The 1973 film The Exorcist shocked audiences around the world, and was even banned in the UK for a period of time.
However, exorcism is actually an ancient aspect of Catholicism, and is a specialized ritual that only selected priests and bishops have the power to enact.
The Litany of the Saints is the lengthy prayer used in an exorcism, in which the priest will appeal to the Holy Trinity, Virgin Mary and the angels to rid the possessed person of the evil spirits and Satanic activity that is occupying them.
According to Catholic Answers, a Catholic magazine, there are several levels of demonic behavior that would warrant exorcism.
An infestation occurs when evil attaches itself to a building, such as a haunted house, as it may have been called upon in a ceremony or other calling. Oppression occurs when a person is filled with dread and despair, which may signal the presence of the devil. While the third type of behavior, a full possession, is rare, there have been reported cases recently in both the U.S and Romania.

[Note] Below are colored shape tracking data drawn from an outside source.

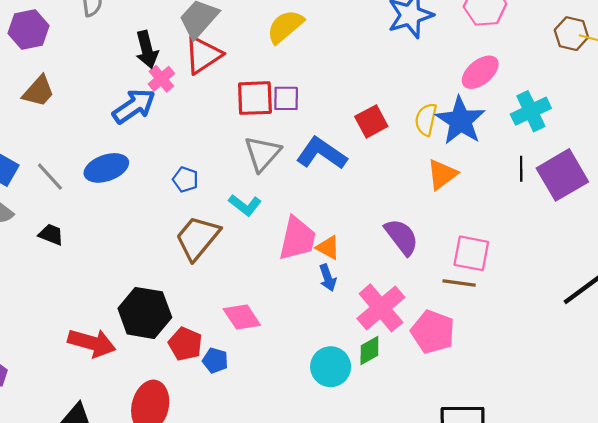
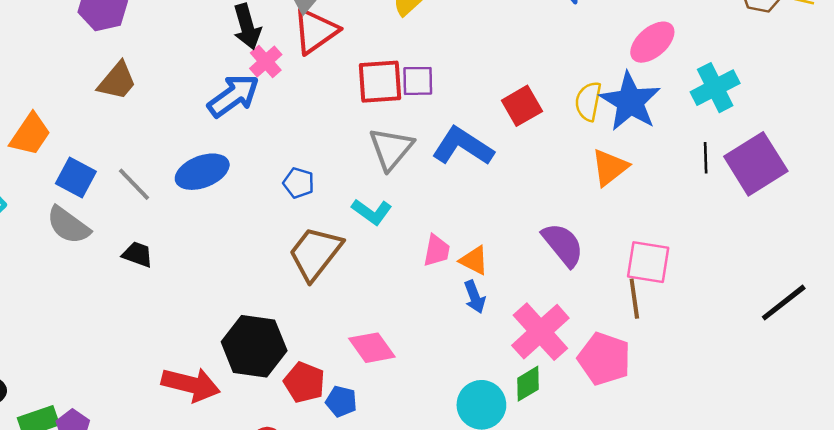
pink trapezoid: (297, 239) -> (437, 251), size x0.6
brown line: (459, 283) -> (634, 299), turned 76

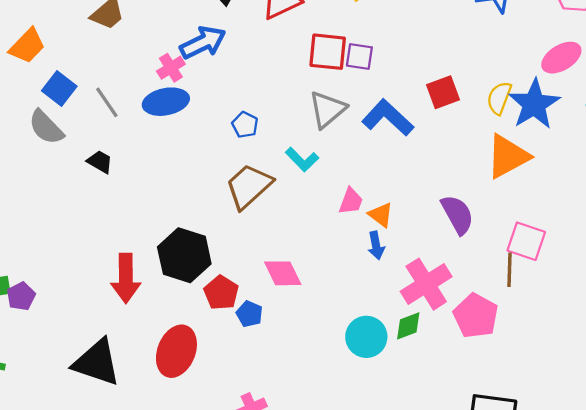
pink cross: (266, 62) -> (171, 68), moved
orange triangle: (610, 167) -> (508, 156), size x1.4
red arrow: (191, 384) -> (126, 278), turned 66

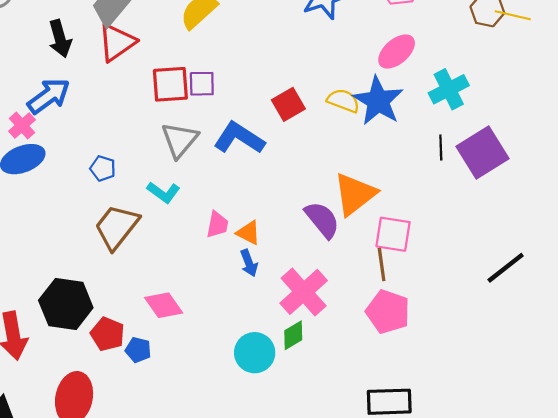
yellow semicircle: (499, 98) -> (343, 101), turned 100
orange triangle: (508, 156) -> (355, 194), moved
pink pentagon: (476, 316) -> (388, 312), moved

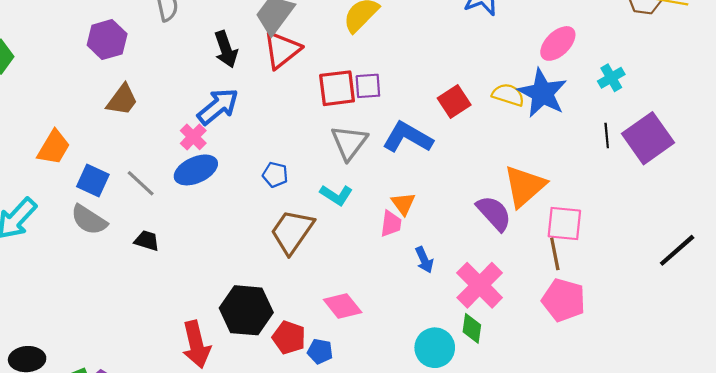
cyan cross: (449, 89) -> (611, 78), size x0.7
orange triangle: (248, 233) -> (403, 204), moved, turned 30
green diamond: (293, 335) -> (472, 328), turned -48

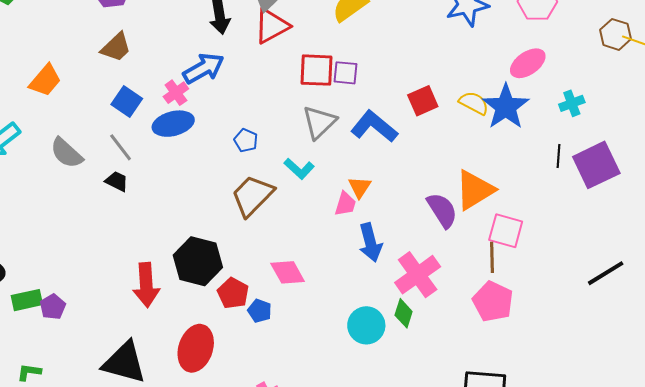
blue square: (93, 180) -> (127, 101), moved
gray line: (141, 183) -> (121, 147), moved
blue arrow: (424, 260) -> (370, 242), size x1.5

During the exorcism, as well as praying, there will usually be a crucifix and holy water present, to keep the evil spirits at bay once they have been released from the building or individual.
Although modern day exorcisms are less about battles between good and evil, and increasingly concerned with giving counsel to distressed persons, it is still a requirement of Catholic canon law that there is an appointed member of the clergy responsible for the ceremony, should the need occur.
Exorcisms still seem to have a stronghold within some members of the Catholic community, with the Vatican recently recognizing an International Association of Exorcists organization, further fueling the belief in this ancient religious ritual.